The 2026 Notes were sold to qualified institutional buyers and will not be registered under federal or applicable state securities laws. Interest is payable semi-annually on the 2026 Notes in January and July. The 2026 Notes are jointly and severally guaranteed on an unsecured basis by the Company's domestic restricted subsidiaries that guarantee indebtedness of the Company under its 2018 Revolving Facility.

On January 2, 2019, the proceeds of the 2018 Term Loans and the 2026 Notes were released from escrow and utilized to fund the Battery Acquisition, repay borrowings under the Term Loan due in 2022 and outstanding under the Revolving Facility, and pay acquisition related costs including debt issuance costs.

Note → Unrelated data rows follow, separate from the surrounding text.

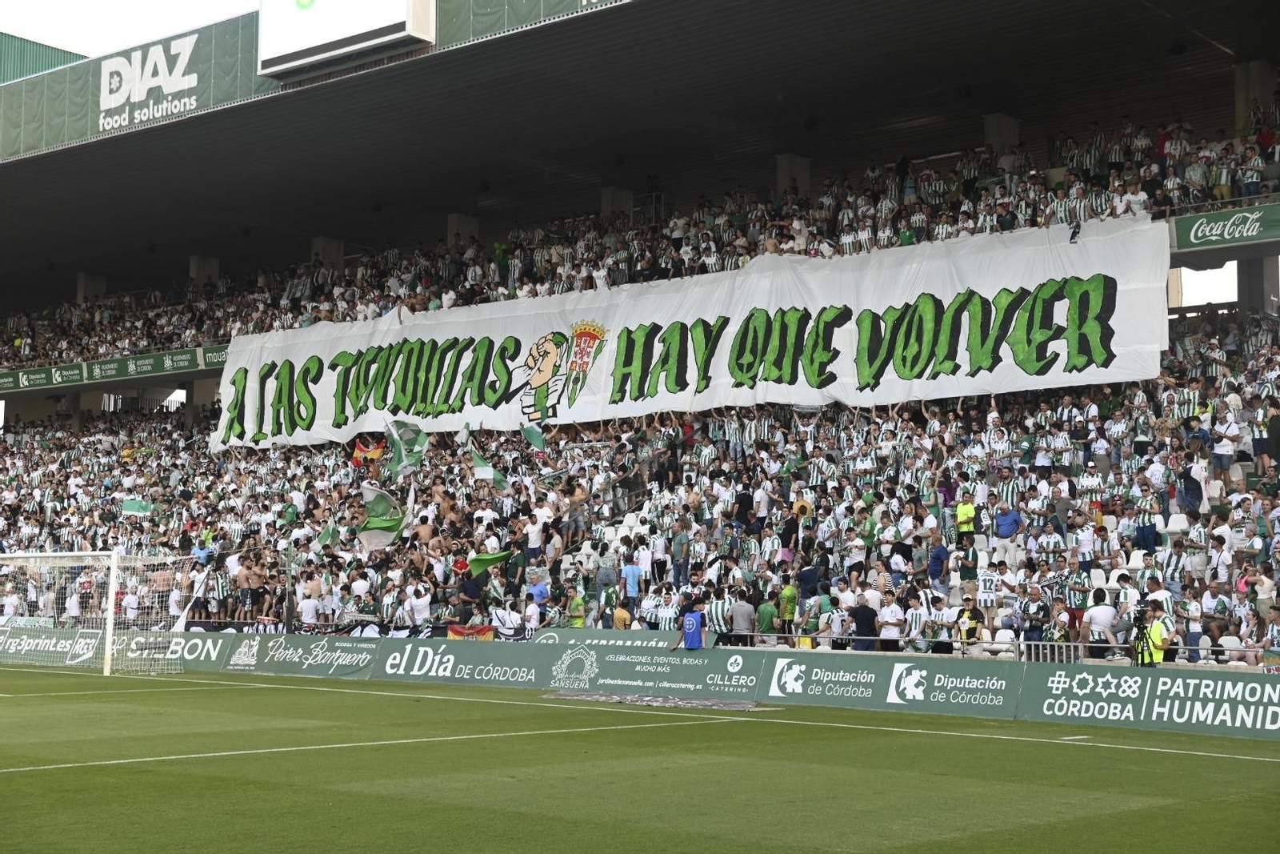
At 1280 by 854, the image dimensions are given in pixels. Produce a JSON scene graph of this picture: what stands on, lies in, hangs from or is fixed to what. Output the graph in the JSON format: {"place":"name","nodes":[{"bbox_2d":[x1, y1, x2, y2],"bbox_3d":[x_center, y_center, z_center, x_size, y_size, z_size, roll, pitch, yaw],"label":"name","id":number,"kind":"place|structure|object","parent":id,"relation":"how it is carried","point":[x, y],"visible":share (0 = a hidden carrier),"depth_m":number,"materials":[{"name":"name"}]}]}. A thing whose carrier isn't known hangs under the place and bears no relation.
{"place":"outdoors","nodes":[
{"label":"outdoors","id":0,"kind":"place"},
{"bbox_2d":[0,32,84,82],"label":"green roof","id":1,"kind":"structure","parent":0,"point":[46,48],"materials":[{"name":"green metal"}]},
{"bbox_2d":[0,0,261,58],"label":"sky","id":2,"kind":"structure","parent":0,"point":[31,21],"materials":[{"name":"white"}]},
{"bbox_2d":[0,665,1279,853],"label":"soccer field","id":3,"kind":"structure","parent":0,"point":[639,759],"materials":[{"name":"green plant"}]},
{"bbox_2d":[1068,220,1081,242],"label":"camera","id":4,"kind":"object","parent":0,"point":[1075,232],"visible":0.88,"depth_m":25.66,"materials":[{"name":"black"}]},
{"label":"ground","id":5,"kind":"structure","parent":0},
{"bbox_2d":[0,548,191,676],"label":"soccer goal","id":6,"kind":"object","parent":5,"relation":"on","point":[111,586],"visible":0.91,"depth_m":30.06,"materials":[{"name":"white metal"}]},
{"bbox_2d":[0,0,1279,659],"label":"stadium stand","id":7,"kind":"object","parent":5,"relation":"on","point":[1268,247],"visible":0.65,"depth_m":31.51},
{"bbox_2d":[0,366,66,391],"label":"advertising board","id":8,"kind":"object","parent":7,"relation":"attached to","point":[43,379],"visible":0.92,"depth_m":47.02,"materials":[{"name":"green"}]},
{"bbox_2d":[0,624,106,666],"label":"advertising board","id":9,"kind":"object","parent":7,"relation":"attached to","point":[49,641],"visible":0.82,"depth_m":32.19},
{"bbox_2d":[77,272,107,302],"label":"pillar","id":10,"kind":"structure","parent":7,"relation":"on","point":[86,274],"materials":[{"name":"concrete"}]},
{"bbox_2d":[0,344,226,396],"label":"advertising board","id":11,"kind":"object","parent":7,"relation":"attached to","point":[111,364],"visible":0.83,"depth_m":45.27,"materials":[{"name":"green"}]},
{"bbox_2d":[116,629,233,670],"bbox_3d":[-7.958,3.745,31.083,2.458,0.631,1.067,-3,-5,41],"label":"advertising board","id":12,"kind":"object","parent":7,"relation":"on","point":[194,641],"visible":0.7,"depth_m":30.90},
{"bbox_2d":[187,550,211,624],"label":"man","id":13,"kind":"object","parent":7,"relation":"on","point":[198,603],"visible":0.76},
{"bbox_2d":[188,254,220,286],"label":"pillar","id":14,"kind":"structure","parent":7,"relation":"on","point":[214,265],"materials":[{"name":"concrete"}]},
{"bbox_2d":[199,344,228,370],"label":"advertising board","id":15,"kind":"object","parent":7,"relation":"attached to","point":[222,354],"visible":0.35,"depth_m":41.96,"materials":[{"name":"green"}]},
{"bbox_2d":[237,555,267,620],"bbox_3d":[-6.629,2.801,31.453,0.732,1.179,0.697,-3,-5,41],"label":"man","id":16,"kind":"object","parent":7,"relation":"on","point":[251,593],"visible":0.96,"depth_m":31.34},
{"bbox_2d":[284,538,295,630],"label":"pole","id":17,"kind":"object","parent":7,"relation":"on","point":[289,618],"visible":0.76,"depth_m":30.68,"materials":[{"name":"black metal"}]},
{"bbox_2d":[224,635,383,678],"bbox_3d":[-5.069,3.526,28.663,2.973,0.614,0.895,-3,-5,41],"label":"advertising board","id":18,"kind":"object","parent":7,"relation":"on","point":[346,658],"visible":0.89,"depth_m":28.51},
{"bbox_2d":[296,580,319,629],"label":"man","id":19,"kind":"object","parent":7,"relation":"on","point":[306,613],"visible":0.83,"depth_m":28.69},
{"bbox_2d":[310,236,344,270],"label":"pillar","id":20,"kind":"structure","parent":7,"relation":"in","point":[322,240],"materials":[{"name":"grey concrete"}]},
{"bbox_2d":[407,579,432,630],"bbox_3d":[-3.381,2.926,28.352,0.606,1.170,0.489,-3,-5,41],"label":"man","id":21,"kind":"object","parent":7,"relation":"on","point":[419,601],"visible":0.94,"depth_m":28.28},
{"bbox_2d":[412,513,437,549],"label":"man","id":22,"kind":"object","parent":7,"relation":"on","point":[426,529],"visible":0.51,"depth_m":30.19},
{"bbox_2d":[372,637,553,686],"bbox_3d":[-2.459,3.343,26.515,3.247,0.632,0.813,-3,-5,41],"label":"advertising board","id":23,"kind":"object","parent":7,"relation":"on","point":[452,658],"visible":0.88,"depth_m":26.39,"materials":[{"name":"green plastic"}]},
{"bbox_2d":[447,212,479,248],"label":"pillar","id":24,"kind":"structure","parent":7,"relation":"on","point":[452,222],"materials":[{"name":"concrete"}]},
{"bbox_2d":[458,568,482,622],"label":"person","id":25,"kind":"object","parent":7,"relation":"on","point":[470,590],"visible":0.8,"depth_m":27.57},
{"bbox_2d":[446,623,495,639],"bbox_3d":[-2.480,3.161,27.304,0.826,0.515,0.519,-3,-5,41],"label":"flag","id":26,"kind":"object","parent":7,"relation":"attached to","point":[459,633],"visible":0.59,"depth_m":27.28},
{"bbox_2d":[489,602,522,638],"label":"person","id":27,"kind":"object","parent":7,"relation":"on","point":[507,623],"visible":0.81,"depth_m":26.89},
{"bbox_2d":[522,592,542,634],"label":"person","id":28,"kind":"object","parent":7,"relation":"on","point":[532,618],"visible":0.76,"depth_m":27.06},
{"bbox_2d":[524,503,544,559],"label":"person","id":29,"kind":"object","parent":7,"relation":"on","point":[532,534],"visible":0.83,"depth_m":28.10},
{"bbox_2d":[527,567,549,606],"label":"person","id":30,"kind":"object","parent":7,"relation":"on","point":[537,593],"visible":0.71,"depth_m":27.30},
{"bbox_2d":[562,477,590,533],"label":"man","id":31,"kind":"object","parent":7,"relation":"on","point":[579,494],"visible":0.79,"depth_m":29.71},
{"bbox_2d":[566,588,587,627],"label":"person","id":32,"kind":"object","parent":7,"relation":"on","point":[577,613],"visible":0.57,"depth_m":26.77},
{"bbox_2d":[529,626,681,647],"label":"advertising board","id":33,"kind":"object","parent":7,"relation":"attached to","point":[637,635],"visible":0.58,"depth_m":25.58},
{"bbox_2d":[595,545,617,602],"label":"person","id":34,"kind":"object","parent":7,"relation":"on","point":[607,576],"visible":0.9,"depth_m":26.52},
{"bbox_2d":[600,185,633,219],"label":"pillar","id":35,"kind":"structure","parent":7,"relation":"on","point":[607,200],"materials":[{"name":"concrete"}]},
{"bbox_2d":[612,598,632,630],"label":"person","id":36,"kind":"object","parent":7,"relation":"on","point":[622,613],"visible":0.52,"depth_m":25.85},
{"bbox_2d":[620,553,641,610],"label":"person","id":37,"kind":"object","parent":7,"relation":"on","point":[630,576],"visible":0.94,"depth_m":26.27},
{"bbox_2d":[1,104,1274,374],"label":"crowd","id":38,"kind":"object","parent":7,"relation":"on","point":[1178,128],"visible":0.36,"depth_m":34.97},
{"bbox_2d":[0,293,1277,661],"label":"crowd","id":39,"kind":"object","parent":7,"relation":"on","point":[354,551],"visible":0.55,"depth_m":27.92},
{"bbox_2d":[118,497,153,514],"bbox_3d":[-9.539,1.555,35.032,0.781,0.640,0.336,3,-5,-36],"label":"flag","id":40,"kind":"object","parent":39,"relation":"in","point":[136,506],"visible":0.81,"depth_m":35.00,"materials":[{"name":"green fabric"}]},
{"bbox_2d":[313,522,343,551],"bbox_3d":[-5.238,1.872,31.041,0.369,0.890,0.624,-3,-5,41],"label":"flag","id":41,"kind":"object","parent":39,"relation":"in","point":[326,536],"visible":0.73,"depth_m":31.05,"materials":[{"name":"green fabric"}]},
{"bbox_2d":[350,434,387,467],"bbox_3d":[-4.901,0.474,33.636,0.916,0.961,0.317,1,-4,-10],"label":"flag","id":42,"kind":"object","parent":39,"relation":"in","point":[362,451],"visible":0.8,"depth_m":33.64,"materials":[{"name":"fabric"}]},
{"bbox_2d":[356,484,408,551],"bbox_3d":[-3.962,1.399,28.519,0.896,1.311,0.699,3,-5,-34],"label":"flag","id":43,"kind":"object","parent":39,"relation":"in","point":[382,536],"visible":0.89,"depth_m":28.50,"materials":[{"name":"fabric"}]},
{"bbox_2d":[384,418,427,478],"bbox_3d":[-3.837,0.344,30.358,0.766,1.332,0.856,-3,-5,41],"label":"flag","id":44,"kind":"object","parent":39,"relation":"in","point":[397,446],"visible":0.95,"depth_m":30.38,"materials":[{"name":"fabric"}]},
{"bbox_2d":[462,423,510,492],"bbox_3d":[-2.433,0.588,29.640,0.726,1.381,0.580,-3,-5,41],"label":"flag","id":45,"kind":"object","parent":39,"relation":"in","point":[482,464],"visible":0.89,"depth_m":29.59,"materials":[{"name":"fabric"}]},
{"bbox_2d":[467,547,516,578],"bbox_3d":[-2.206,2.013,27.790,0.945,0.878,0.338,2,-4,-22],"label":"flag","id":46,"kind":"object","parent":39,"relation":"in","point":[497,558],"visible":0.82,"depth_m":27.75,"materials":[{"name":"green fabric"}]},
{"bbox_2d":[519,420,547,452],"bbox_3d":[-1.771,0.173,30.745,0.537,0.885,0.532,2,-4,-28],"label":"flag","id":47,"kind":"object","parent":39,"relation":"in","point":[534,434],"visible":0.92,"depth_m":30.78,"materials":[{"name":"green fabric"}]},
{"bbox_2d":[2,3,1275,296],"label":"stadium roof","id":48,"kind":"structure","parent":7,"relation":"on","point":[366,73],"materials":[{"name":"grey metal"}]},
{"bbox_2d":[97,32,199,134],"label":"sign","id":49,"kind":"object","parent":48,"relation":"attached to","point":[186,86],"visible":1,"depth_m":36.64,"materials":[{"name":"white"}]},
{"bbox_2d":[257,0,434,78],"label":"scoreboard","id":50,"kind":"object","parent":48,"relation":"attached to","point":[329,38],"visible":0.97,"depth_m":30.94,"materials":[{"name":"white"}]},
{"bbox_2d":[544,641,762,698],"bbox_3d":[0.207,3.137,24.115,3.117,0.619,0.922,-3,-5,41],"label":"advertising board","id":51,"kind":"object","parent":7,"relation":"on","point":[617,666],"visible":0.91,"depth_m":23.94,"materials":[{"name":"green plastic"}]},
{"bbox_2d":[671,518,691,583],"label":"person","id":52,"kind":"object","parent":7,"relation":"on","point":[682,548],"visible":0.94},
{"bbox_2d":[209,216,1165,454],"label":"banner","id":53,"kind":"object","parent":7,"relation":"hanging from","point":[993,310],"visible":0.83,"depth_m":30.54,"materials":[{"name":"white fabric"}]},
{"bbox_2d":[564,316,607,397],"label":"coat of arms","id":54,"kind":"object","parent":53,"relation":"attached to","point":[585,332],"visible":0.95,"depth_m":30.52,"materials":[{"name":"fabric"}]},
{"bbox_2d":[672,600,707,650],"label":"man","id":55,"kind":"object","parent":7,"relation":"on","point":[690,628],"visible":0.98,"depth_m":24.29},
{"bbox_2d":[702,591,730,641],"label":"man","id":56,"kind":"object","parent":7,"relation":"on","point":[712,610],"visible":0.59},
{"bbox_2d":[728,588,755,644],"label":"man","id":57,"kind":"object","parent":7,"relation":"on","point":[745,608],"visible":0.9,"depth_m":23.86},
{"bbox_2d":[755,592,778,643],"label":"person","id":58,"kind":"object","parent":7,"relation":"on","point":[767,613],"visible":0.82,"depth_m":24.11},
{"bbox_2d":[777,576,798,635],"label":"man","id":59,"kind":"object","parent":7,"relation":"on","point":[787,596],"visible":0.93,"depth_m":24.60},
{"bbox_2d":[776,152,811,196],"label":"pillar","id":60,"kind":"structure","parent":7,"relation":"on","point":[782,167],"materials":[{"name":"grey concrete"}]},
{"bbox_2d":[783,496,811,556],"bbox_3d":[2.243,1.528,26.011,0.518,1.142,0.506,-3,-5,41],"label":"person","id":61,"kind":"object","parent":7,"relation":"on","point":[800,511],"visible":0.73,"depth_m":25.97},
{"bbox_2d":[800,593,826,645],"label":"person","id":62,"kind":"object","parent":7,"relation":"on","point":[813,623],"visible":0.79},
{"bbox_2d":[848,594,879,650],"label":"man","id":63,"kind":"object","parent":7,"relation":"on","point":[858,618],"visible":0.77,"depth_m":22.84},
{"bbox_2d":[747,648,1021,716],"bbox_3d":[2.850,2.940,21.535,3.308,0.600,0.877,-3,-5,41],"label":"advertising board","id":64,"kind":"object","parent":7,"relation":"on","point":[775,682],"visible":0.93,"depth_m":21.33,"materials":[{"name":"green plastic"}]},
{"bbox_2d":[876,591,905,650],"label":"man","id":65,"kind":"object","parent":7,"relation":"on","point":[890,608],"visible":0.85,"depth_m":22.82},
{"bbox_2d":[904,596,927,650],"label":"man","id":66,"kind":"object","parent":7,"relation":"on","point":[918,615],"visible":0.66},
{"bbox_2d":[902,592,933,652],"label":"person","id":67,"kind":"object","parent":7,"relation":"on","point":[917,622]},
{"bbox_2d":[928,532,951,589],"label":"man","id":68,"kind":"object","parent":7,"relation":"on","point":[940,561],"visible":0.91,"depth_m":23.89},
{"bbox_2d":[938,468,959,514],"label":"person","id":69,"kind":"object","parent":7,"relation":"on","point":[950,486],"visible":0.66,"depth_m":25.38},
{"bbox_2d":[956,494,977,541],"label":"person","id":70,"kind":"object","parent":7,"relation":"on","point":[962,516],"visible":0.83,"depth_m":25.47},
{"bbox_2d":[956,533,978,583],"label":"person","id":71,"kind":"object","parent":7,"relation":"on","point":[966,558],"visible":0.86,"depth_m":23.74},
{"bbox_2d":[956,596,981,648],"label":"person","id":72,"kind":"object","parent":7,"relation":"on","point":[970,628],"visible":0.66,"depth_m":23.00},
{"bbox_2d":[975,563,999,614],"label":"person","id":73,"kind":"object","parent":7,"relation":"on","point":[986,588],"visible":0.87,"depth_m":22.24},
{"bbox_2d":[724,632,1259,666],"bbox_3d":[4.097,2.752,21.372,8.275,0.711,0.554,-3,-5,41],"label":"railing","id":74,"kind":"object","parent":7,"relation":"on","point":[1040,650],"visible":0.45,"depth_m":21.59,"materials":[{"name":"metal"}]},
{"bbox_2d":[983,112,1020,155],"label":"pillar","id":75,"kind":"structure","parent":7,"relation":"on","point":[990,133],"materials":[{"name":"grey concrete"}]},
{"bbox_2d":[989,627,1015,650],"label":"stadium seat","id":76,"kind":"object","parent":7,"relation":"on","point":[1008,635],"visible":0.57,"depth_m":22.47,"materials":[{"name":"white plastic"}]},
{"bbox_2d":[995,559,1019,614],"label":"person","id":77,"kind":"object","parent":7,"relation":"on","point":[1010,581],"visible":0.91,"depth_m":22.51},
{"bbox_2d":[993,500,1022,562],"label":"man","id":78,"kind":"object","parent":7,"relation":"on","point":[1003,529],"visible":0.94,"depth_m":23.77},
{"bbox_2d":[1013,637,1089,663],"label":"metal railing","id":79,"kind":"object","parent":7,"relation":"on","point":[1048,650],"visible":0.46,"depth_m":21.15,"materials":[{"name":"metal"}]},
{"bbox_2d":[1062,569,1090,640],"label":"man","id":80,"kind":"object","parent":7,"relation":"on","point":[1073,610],"visible":0.72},
{"bbox_2d":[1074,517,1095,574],"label":"person","id":81,"kind":"object","parent":7,"relation":"on","point":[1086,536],"visible":0.78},
{"bbox_2d":[1083,588,1115,655],"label":"man","id":82,"kind":"object","parent":7,"relation":"on","point":[1103,608],"visible":0.79,"depth_m":20.94},
{"bbox_2d":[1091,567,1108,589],"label":"stadium seat","id":83,"kind":"object","parent":7,"relation":"on","point":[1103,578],"visible":0.38,"depth_m":22.77,"materials":[{"name":"white"}]},
{"bbox_2d":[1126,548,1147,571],"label":"stadium seat","id":84,"kind":"object","parent":7,"relation":"on","point":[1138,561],"visible":0.49,"depth_m":22.27,"materials":[{"name":"white plastic"}]},
{"bbox_2d":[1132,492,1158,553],"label":"person","id":85,"kind":"object","parent":7,"relation":"on","point":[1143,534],"visible":0.83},
{"bbox_2d":[1016,663,1279,738],"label":"advertising board","id":86,"kind":"object","parent":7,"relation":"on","point":[1073,682],"visible":0.93,"depth_m":18.76,"materials":[{"name":"green plastic"}]},
{"bbox_2d":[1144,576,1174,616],"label":"person","id":87,"kind":"object","parent":7,"relation":"on","point":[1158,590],"visible":0.52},
{"bbox_2d":[1148,606,1171,664],"bbox_3d":[5.720,2.662,20.415,0.560,1.305,0.558,3,-5,-34],"label":"steward","id":88,"kind":"object","parent":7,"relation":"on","point":[1161,658],"visible":0.38,"depth_m":20.28,"materials":[{"name":"yellow"}]},
{"bbox_2d":[1165,509,1190,533],"bbox_3d":[6.724,1.302,23.212,0.381,0.515,0.456,-3,-5,41],"label":"stadium seat","id":89,"kind":"object","parent":7,"relation":"on","point":[1176,518],"visible":0.57,"depth_m":23.19,"materials":[{"name":"white plastic"}]},
{"bbox_2d":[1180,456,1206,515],"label":"person","id":90,"kind":"object","parent":7,"relation":"on","point":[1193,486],"visible":0.77,"depth_m":23.07},
{"bbox_2d":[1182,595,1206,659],"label":"person","id":91,"kind":"object","parent":7,"relation":"on","point":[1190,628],"visible":0.68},
{"bbox_2d":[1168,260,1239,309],"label":"window","id":92,"kind":"structure","parent":7,"relation":"in","point":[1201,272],"depth_m":29.62,"materials":[{"name":"white"}]},
{"bbox_2d":[1210,412,1235,476],"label":"person","id":93,"kind":"object","parent":7,"relation":"on","point":[1223,451],"visible":0.87,"depth_m":23.61},
{"bbox_2d":[1169,202,1279,252],"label":"advertising banner","id":94,"kind":"object","parent":7,"relation":"attached to","point":[1190,238],"visible":0.94,"depth_m":26.04,"materials":[{"name":"green"}]},
{"bbox_2d":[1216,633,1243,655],"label":"stadium seat","id":95,"kind":"object","parent":7,"relation":"on","point":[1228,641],"visible":0.45,"depth_m":20.81,"materials":[{"name":"white plastic"}]},
{"bbox_2d":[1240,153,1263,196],"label":"person","id":96,"kind":"object","parent":7,"relation":"on","point":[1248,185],"visible":0.69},
{"bbox_2d":[1235,59,1277,126],"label":"pillar","id":97,"kind":"structure","parent":7,"relation":"on","point":[1241,68],"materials":[{"name":"grey concrete"}]},
{"bbox_2d":[1236,256,1279,314],"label":"pillar","id":98,"kind":"structure","parent":7,"relation":"in","point":[1243,267],"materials":[{"name":"grey concrete"}]},
{"bbox_2d":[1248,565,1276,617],"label":"person","id":99,"kind":"object","parent":7,"relation":"on","point":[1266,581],"visible":0.76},
{"bbox_2d":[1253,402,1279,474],"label":"person","id":100,"kind":"object","parent":7,"relation":"on","point":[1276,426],"visible":0.88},
{"bbox_2d":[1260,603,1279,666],"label":"person","id":101,"kind":"object","parent":7,"relation":"on","point":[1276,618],"visible":0.67,"depth_m":20.38},
{"bbox_2d":[541,689,760,710],"bbox_3d":[0.148,3.377,22.897,2.845,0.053,1.819,-3,-5,41],"label":"mat","id":102,"kind":"object","parent":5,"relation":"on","point":[742,705],"visible":0.93,"depth_m":22.75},
{"bbox_2d":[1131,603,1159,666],"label":"photographer","id":103,"kind":"object","parent":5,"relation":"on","point":[1138,646],"visible":0.69,"depth_m":20.12}
]}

Interest Rate Swaps - In March 2017, the Company entered into an interest rate swap agreement with one major financial institution that fixed the variable benchmark component (LIBOR) on $200.0 of Energizer's variable rate debt through June 2022 at an interest rate of 2.03%.

In February 2018, the Company entered into a forward starting interest rate swap with an effective date of October 1, 2018, with one major financial institution that fixed the variable benchmark component (LIBOR) on additional variable rate debt at an interest rate of 2.47%. The swap has a current notional value of $400.0. Beginning April 1, 2019, the notional amount decreases $50.0 each quarter until its termination date of December 31, 2020.

Notes payable - The notes payable balance was $275.1 at December 31, 2018 and $247.3 at September 30, 2018. The December 31, 2018 balance was comprised of $260.0 outstanding borrowings on the Revolving Facility as well as $15.1 of other borrowings, including those from foreign affiliates. The September 30, 2018 balance was comprised of $240.0 outstanding borrowings on the Revolving facility as well as $7.3 of other borrowings, including those from foreign affiliates. On January 2, 2019, the $260.0 of outstanding borrowings on the Revolving Facility were paid with the proceeds from the 2018 Term Loans and 2026 Notes.

Debt Covenants - The agreements governing the Company's debt contain certain customary representations and warranties, affirmative, negative and financial covenants and provisions relating to events of default. If the Company fails to comply with these covenants or with other requirements of these debt agreements, the lenders may have the right to accelerate the maturity of the debt. Acceleration under one of these facilities would trigger cross defaults to other borrowings. As of December 31, 2018, the Company was, and expects to remain, in compliance with the provisions and covenants associated with its debt agreements.

Aggregate maturities of long-term debt, including current maturities, at December 31, 2018 were as follows: $64.0 in one year, $64.0 in two years, $114.0 in three years, $385.0 in four years, $10.0 in five years and $2,795.2 thereafter.

The counterparties to long-term committed borrowings consist of a number of major financial institutions. The Company consistently monitors positions with, and credit ratings of, counterparties both internally and by using outside ratings agencies.